Subsetting by row and column number is a core pandas skill — it lets you select specific positions in a DataFrame using integer-based indexing, ignoring labels. This is especially useful when column or row order is known but names are not, or when working with positional data (e.g., first 100 rows, columns 3–7).
In 2026, use .iloc[] for pure position-based subsetting — it's fast, predictable, and avoids label confusion. Here’s a practical guide with real examples you can copy and adapt.
1. Basic Setup & Sample Data
import pandas as pd
data = {
'col1': ['A', 'B', 'C', 'D', 'E'],
'col2': [1, 2, 3, 4, 5],
'col3': ['alpha', 'beta', 'gamma', 'delta', 'epsilon']
}
df = pd.DataFrame(data)
print(df)

━━━━━━━━━━

:: GIVEN INSTRUCTION 1 ::
In the pandas subsetting guide, which accessor is recommended for purely position-based subsetting?
:: GIVEN INSTRUCTION 2 ::
Copy the records word for word from their start up to and including the line that contains "130 486 9 5 -45 0.24", and omit the pictures from your answer.

:: SUPPLIED DATA ::
━━━━━━━━━━

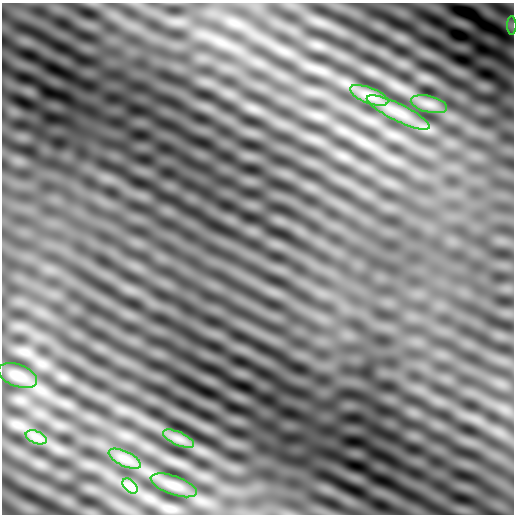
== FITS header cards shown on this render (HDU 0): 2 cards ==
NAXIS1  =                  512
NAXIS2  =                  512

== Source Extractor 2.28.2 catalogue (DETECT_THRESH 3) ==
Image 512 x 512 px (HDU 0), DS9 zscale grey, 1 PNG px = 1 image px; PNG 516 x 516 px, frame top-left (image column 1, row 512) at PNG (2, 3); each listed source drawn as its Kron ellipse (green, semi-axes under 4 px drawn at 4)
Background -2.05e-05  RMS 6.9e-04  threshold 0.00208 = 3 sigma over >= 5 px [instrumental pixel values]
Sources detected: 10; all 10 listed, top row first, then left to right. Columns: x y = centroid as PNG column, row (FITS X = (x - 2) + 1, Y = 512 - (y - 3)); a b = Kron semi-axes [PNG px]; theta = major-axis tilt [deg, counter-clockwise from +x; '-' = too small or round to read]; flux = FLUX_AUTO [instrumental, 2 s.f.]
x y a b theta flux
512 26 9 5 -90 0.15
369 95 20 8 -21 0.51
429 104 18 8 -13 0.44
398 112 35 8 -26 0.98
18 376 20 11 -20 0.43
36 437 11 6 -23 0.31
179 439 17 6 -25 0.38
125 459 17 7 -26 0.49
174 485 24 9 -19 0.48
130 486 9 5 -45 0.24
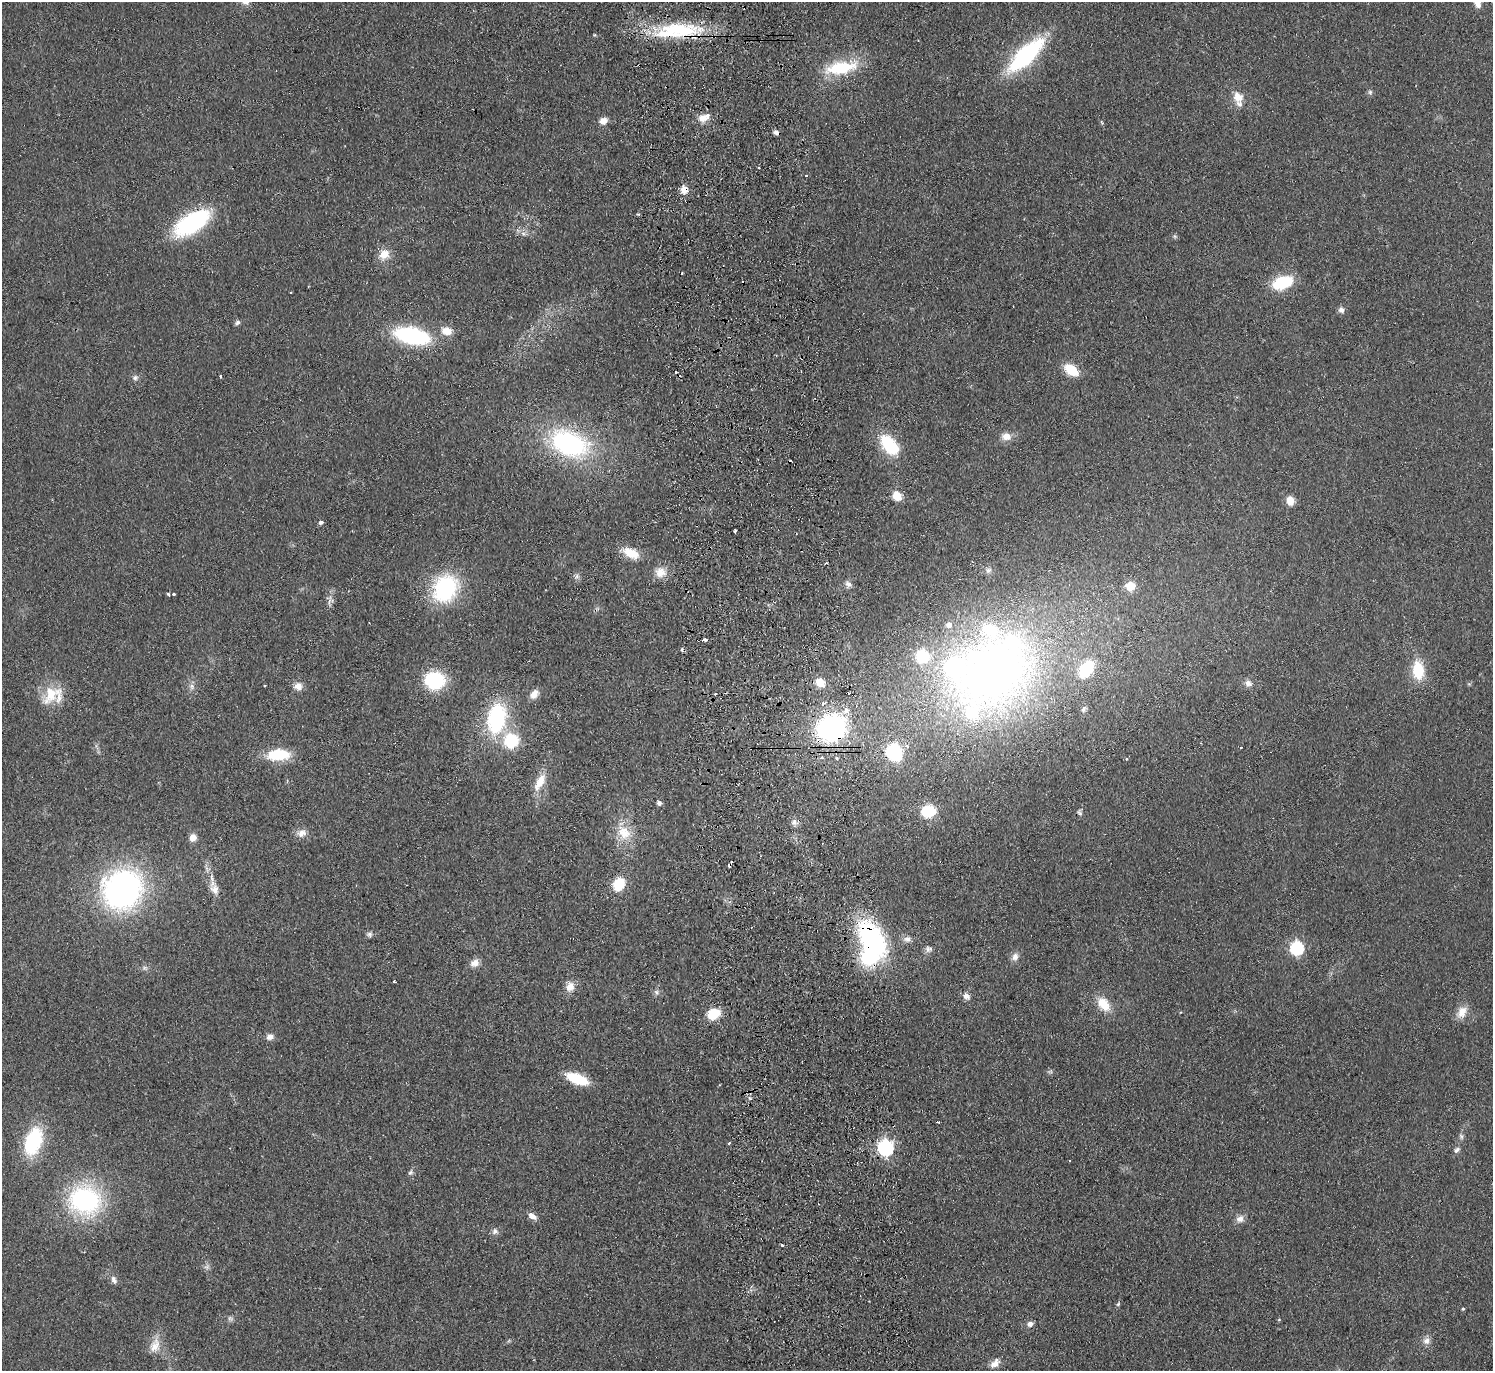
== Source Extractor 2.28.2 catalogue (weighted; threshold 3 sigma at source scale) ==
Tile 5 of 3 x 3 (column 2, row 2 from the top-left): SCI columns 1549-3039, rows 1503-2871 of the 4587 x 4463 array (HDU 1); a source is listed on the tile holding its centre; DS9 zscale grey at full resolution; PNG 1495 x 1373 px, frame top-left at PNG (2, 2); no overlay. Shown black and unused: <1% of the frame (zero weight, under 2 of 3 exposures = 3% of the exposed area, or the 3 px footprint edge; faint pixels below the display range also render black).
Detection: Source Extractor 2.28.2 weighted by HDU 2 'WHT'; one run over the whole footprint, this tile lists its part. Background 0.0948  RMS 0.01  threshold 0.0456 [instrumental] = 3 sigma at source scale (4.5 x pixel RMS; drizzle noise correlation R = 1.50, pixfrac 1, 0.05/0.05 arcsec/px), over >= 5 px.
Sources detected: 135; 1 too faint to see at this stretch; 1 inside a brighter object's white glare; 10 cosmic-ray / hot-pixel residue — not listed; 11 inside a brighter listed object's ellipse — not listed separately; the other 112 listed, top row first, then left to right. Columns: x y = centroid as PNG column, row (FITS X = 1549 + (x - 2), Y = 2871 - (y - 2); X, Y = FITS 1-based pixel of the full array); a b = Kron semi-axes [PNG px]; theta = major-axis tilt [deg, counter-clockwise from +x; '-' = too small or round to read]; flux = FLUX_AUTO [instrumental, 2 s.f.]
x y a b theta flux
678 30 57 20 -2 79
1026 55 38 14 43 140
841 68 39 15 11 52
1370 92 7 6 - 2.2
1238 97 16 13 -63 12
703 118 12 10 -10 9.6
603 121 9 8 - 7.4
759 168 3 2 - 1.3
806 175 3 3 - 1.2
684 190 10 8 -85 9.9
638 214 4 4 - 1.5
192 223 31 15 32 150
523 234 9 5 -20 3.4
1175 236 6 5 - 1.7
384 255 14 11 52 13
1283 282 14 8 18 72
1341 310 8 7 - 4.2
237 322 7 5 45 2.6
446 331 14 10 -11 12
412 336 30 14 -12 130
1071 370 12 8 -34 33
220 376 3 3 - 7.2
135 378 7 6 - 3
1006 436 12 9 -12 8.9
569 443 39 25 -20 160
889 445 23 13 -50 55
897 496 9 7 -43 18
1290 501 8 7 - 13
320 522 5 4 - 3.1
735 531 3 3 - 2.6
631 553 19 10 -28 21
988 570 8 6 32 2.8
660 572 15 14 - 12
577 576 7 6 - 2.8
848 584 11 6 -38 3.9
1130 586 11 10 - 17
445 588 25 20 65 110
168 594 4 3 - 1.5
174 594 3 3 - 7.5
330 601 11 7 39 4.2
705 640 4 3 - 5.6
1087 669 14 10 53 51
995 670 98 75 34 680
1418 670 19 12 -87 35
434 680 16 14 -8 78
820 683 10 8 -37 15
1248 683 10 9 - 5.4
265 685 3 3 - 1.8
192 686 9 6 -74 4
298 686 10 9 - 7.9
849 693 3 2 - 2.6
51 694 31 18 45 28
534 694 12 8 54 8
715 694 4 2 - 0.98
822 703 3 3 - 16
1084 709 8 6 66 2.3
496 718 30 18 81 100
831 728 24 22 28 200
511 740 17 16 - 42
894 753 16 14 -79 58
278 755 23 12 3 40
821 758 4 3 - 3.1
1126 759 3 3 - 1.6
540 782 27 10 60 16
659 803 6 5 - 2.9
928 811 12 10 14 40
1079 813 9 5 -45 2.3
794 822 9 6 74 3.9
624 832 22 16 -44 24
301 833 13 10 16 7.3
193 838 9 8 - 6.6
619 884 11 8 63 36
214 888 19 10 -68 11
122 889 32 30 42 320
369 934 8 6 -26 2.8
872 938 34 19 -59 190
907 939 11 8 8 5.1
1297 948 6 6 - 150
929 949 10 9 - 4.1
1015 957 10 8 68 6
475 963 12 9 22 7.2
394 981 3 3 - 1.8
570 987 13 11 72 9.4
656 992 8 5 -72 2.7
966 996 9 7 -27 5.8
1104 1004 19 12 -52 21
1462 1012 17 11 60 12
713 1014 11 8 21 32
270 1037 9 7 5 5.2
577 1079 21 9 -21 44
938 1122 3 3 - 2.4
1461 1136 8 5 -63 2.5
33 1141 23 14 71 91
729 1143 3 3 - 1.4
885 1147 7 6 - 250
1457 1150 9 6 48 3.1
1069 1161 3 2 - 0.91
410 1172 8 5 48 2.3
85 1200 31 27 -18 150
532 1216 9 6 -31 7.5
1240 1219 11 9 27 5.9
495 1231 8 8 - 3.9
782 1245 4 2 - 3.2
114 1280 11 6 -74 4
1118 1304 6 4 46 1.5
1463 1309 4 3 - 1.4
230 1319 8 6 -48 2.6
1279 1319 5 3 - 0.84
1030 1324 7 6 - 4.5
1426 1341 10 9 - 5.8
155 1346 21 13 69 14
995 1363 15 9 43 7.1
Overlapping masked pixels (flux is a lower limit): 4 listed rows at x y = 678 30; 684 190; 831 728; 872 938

━━━━━━━━━━

:: RESPONSE 1 ::
.iloc[]

:: RESPONSE 2 ::
== FITS header cards shown on this render (HDU 0): 2 cards ==
NAXIS1  =                  512
NAXIS2  =                  512

== Source Extractor 2.28.2 catalogue (DETECT_THRESH 3) ==
Image 512 x 512 px (HDU 0), DS9 zscale grey, 1 PNG px = 1 image px; PNG 516 x 516 px, frame top-left (image column 1, row 512) at PNG (2, 3); each listed source drawn as its Kron ellipse (green, semi-axes under 4 px drawn at 4)
Background -2.05e-05  RMS 6.9e-04  threshold 0.00208 = 3 sigma over >= 5 px [instrumental pixel values]
Sources detected: 10; all 10 listed, top row first, then left to right. Columns: x y = centroid as PNG column, row (FITS X = (x - 2) + 1, Y = 512 - (y - 3)); a b = Kron semi-axes [PNG px]; theta = major-axis tilt [deg, counter-clockwise from +x; '-' = too small or round to read]; flux = FLUX_AUTO [instrumental, 2 s.f.]
x y a b theta flux
512 26 9 5 -90 0.15
369 95 20 8 -21 0.51
429 104 18 8 -13 0.44
398 112 35 8 -26 0.98
18 376 20 11 -20 0.43
36 437 11 6 -23 0.31
179 439 17 6 -25 0.38
125 459 17 7 -26 0.49
174 485 24 9 -19 0.48
130 486 9 5 -45 0.24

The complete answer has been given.